> _EXERCISE DESCRIPTION_: For the records that follow, restate each one word for word and leave the images behind.

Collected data
========================
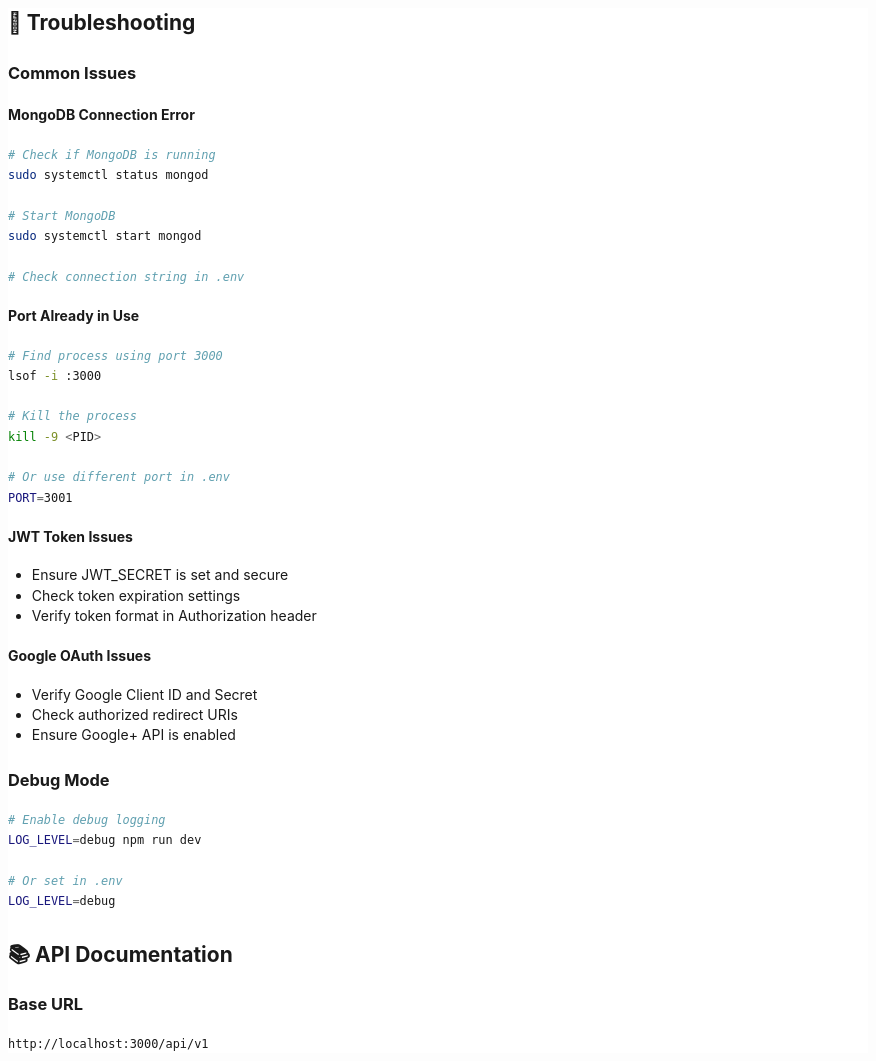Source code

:
## 🔧 Troubleshooting

### Common Issues

#### MongoDB Connection Error
```bash
# Check if MongoDB is running
sudo systemctl status mongod

# Start MongoDB
sudo systemctl start mongod

# Check connection string in .env
```

#### Port Already in Use
```bash
# Find process using port 3000
lsof -i :3000

# Kill the process
kill -9 <PID>

# Or use different port in .env
PORT=3001
```

#### JWT Token Issues
- Ensure JWT_SECRET is set and secure
- Check token expiration settings
- Verify token format in Authorization header

#### Google OAuth Issues
- Verify Google Client ID and Secret
- Check authorized redirect URIs
- Ensure Google+ API is enabled

### Debug Mode
```bash
# Enable debug logging
LOG_LEVEL=debug npm run dev

# Or set in .env
LOG_LEVEL=debug
```

## 📚 API Documentation

### Base URL
```
http://localhost:3000/api/v1
```
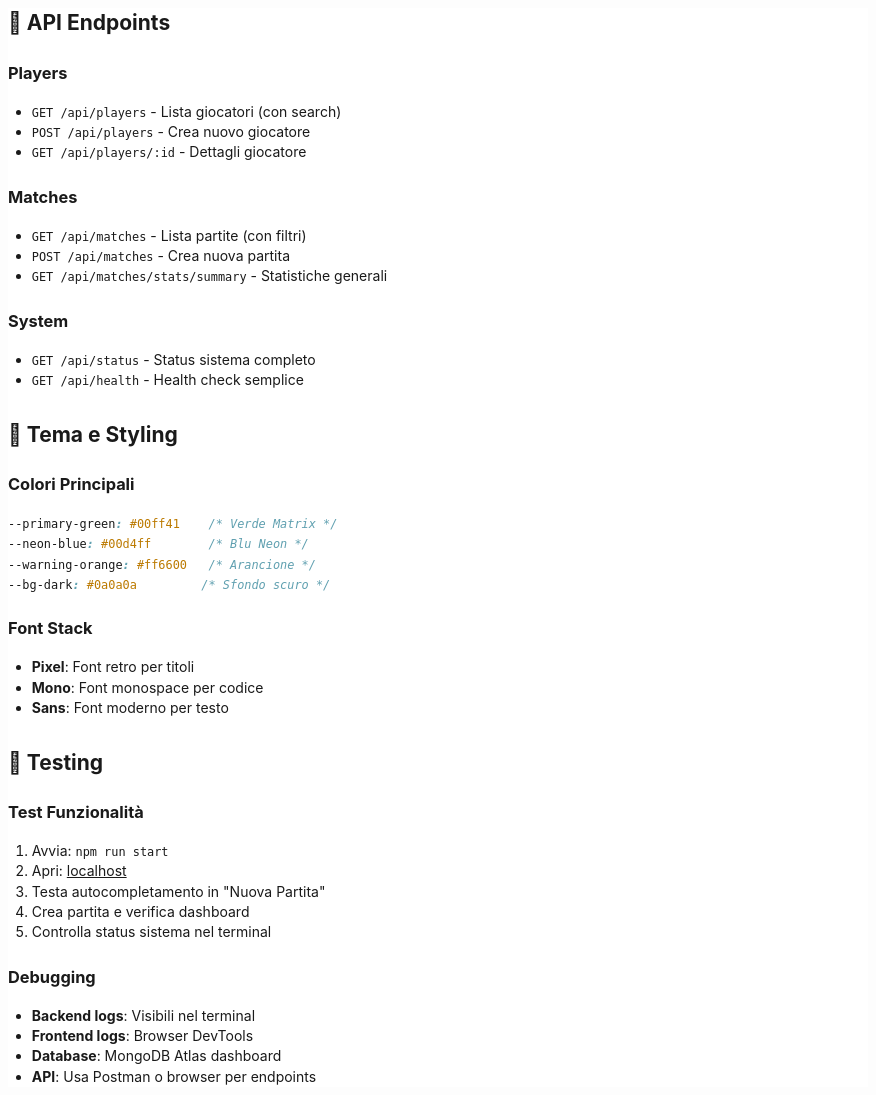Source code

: ## 📡 API Endpoints

### Players

- `GET /api/players` - Lista giocatori (con search)
- `POST /api/players` - Crea nuovo giocatore
- `GET /api/players/:id` - Dettagli giocatore

### Matches

- `GET /api/matches` - Lista partite (con filtri)
- `POST /api/matches` - Crea nuova partita
- `GET /api/matches/stats/summary` - Statistiche generali

### System

- `GET /api/status` - Status sistema completo
- `GET /api/health` - Health check semplice

## 🎨 Tema e Styling

### Colori Principali

```css
--primary-green: #00ff41    /* Verde Matrix */
--neon-blue: #00d4ff        /* Blu Neon */
--warning-orange: #ff6600   /* Arancione */
--bg-dark: #0a0a0a         /* Sfondo scuro */
```

### Font Stack

- **Pixel**: Font retro per titoli
- **Mono**: Font monospace per codice
- **Sans**: Font moderno per testo

## 🧪 Testing

### Test Funzionalità

1. Avvia: `npm run start`
2. Apri: [localhost](http://localhost:5173)
3. Testa autocompletamento in "Nuova Partita"
4. Crea partita e verifica dashboard
5. Controlla status sistema nel terminal

### Debugging

- **Backend logs**: Visibili nel terminal
- **Frontend logs**: Browser DevTools
- **Database**: MongoDB Atlas dashboard
- **API**: Usa Postman o browser per endpoints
========================
> _RESULT_:
Source code

:
## 🔧 Troubleshooting

### Common Issues

#### MongoDB Connection Error
```bash
# Check if MongoDB is running
sudo systemctl status mongod

# Start MongoDB
sudo systemctl start mongod

# Check connection string in .env
```

#### Port Already in Use
```bash
# Find process using port 3000
lsof -i :3000

# Kill the process
kill -9 <PID>

# Or use different port in .env
PORT=3001
```

#### JWT Token Issues
- Ensure JWT_SECRET is set and secure
- Check token expiration settings
- Verify token format in Authorization header

#### Google OAuth Issues
- Verify Google Client ID and Secret
- Check authorized redirect URIs
- Ensure Google+ API is enabled

### Debug Mode
```bash
# Enable debug logging
LOG_LEVEL=debug npm run dev

# Or set in .env
LOG_LEVEL=debug
```

## 📚 API Documentation

### Base URL
```
http://localhost:3000/api/v1
```
Source code

: ## 📡 API Endpoints

### Players

- `GET /api/players` - Lista giocatori (con search)
- `POST /api/players` - Crea nuovo giocatore
- `GET /api/players/:id` - Dettagli giocatore

### Matches

- `GET /api/matches` - Lista partite (con filtri)
- `POST /api/matches` - Crea nuova partita
- `GET /api/matches/stats/summary` - Statistiche generali

### System

- `GET /api/status` - Status sistema completo
- `GET /api/health` - Health check semplice

## 🎨 Tema e Styling

### Colori Principali

```css
--primary-green: #00ff41    /* Verde Matrix */
--neon-blue: #00d4ff        /* Blu Neon */
--warning-orange: #ff6600   /* Arancione */
--bg-dark: #0a0a0a         /* Sfondo scuro */
```

### Font Stack

- **Pixel**: Font retro per titoli
- **Mono**: Font monospace per codice
- **Sans**: Font moderno per testo

## 🧪 Testing

### Test Funzionalità

1. Avvia: `npm run start`
2. Apri: [localhost](http://localhost:5173)
3. Testa autocompletamento in "Nuova Partita"
4. Crea partita e verifica dashboard
5. Controlla status sistema nel terminal

### Debugging

- **Backend logs**: Visibili nel terminal
- **Frontend logs**: Browser DevTools
- **Database**: MongoDB Atlas dashboard
- **API**: Usa Postman o browser per endpoints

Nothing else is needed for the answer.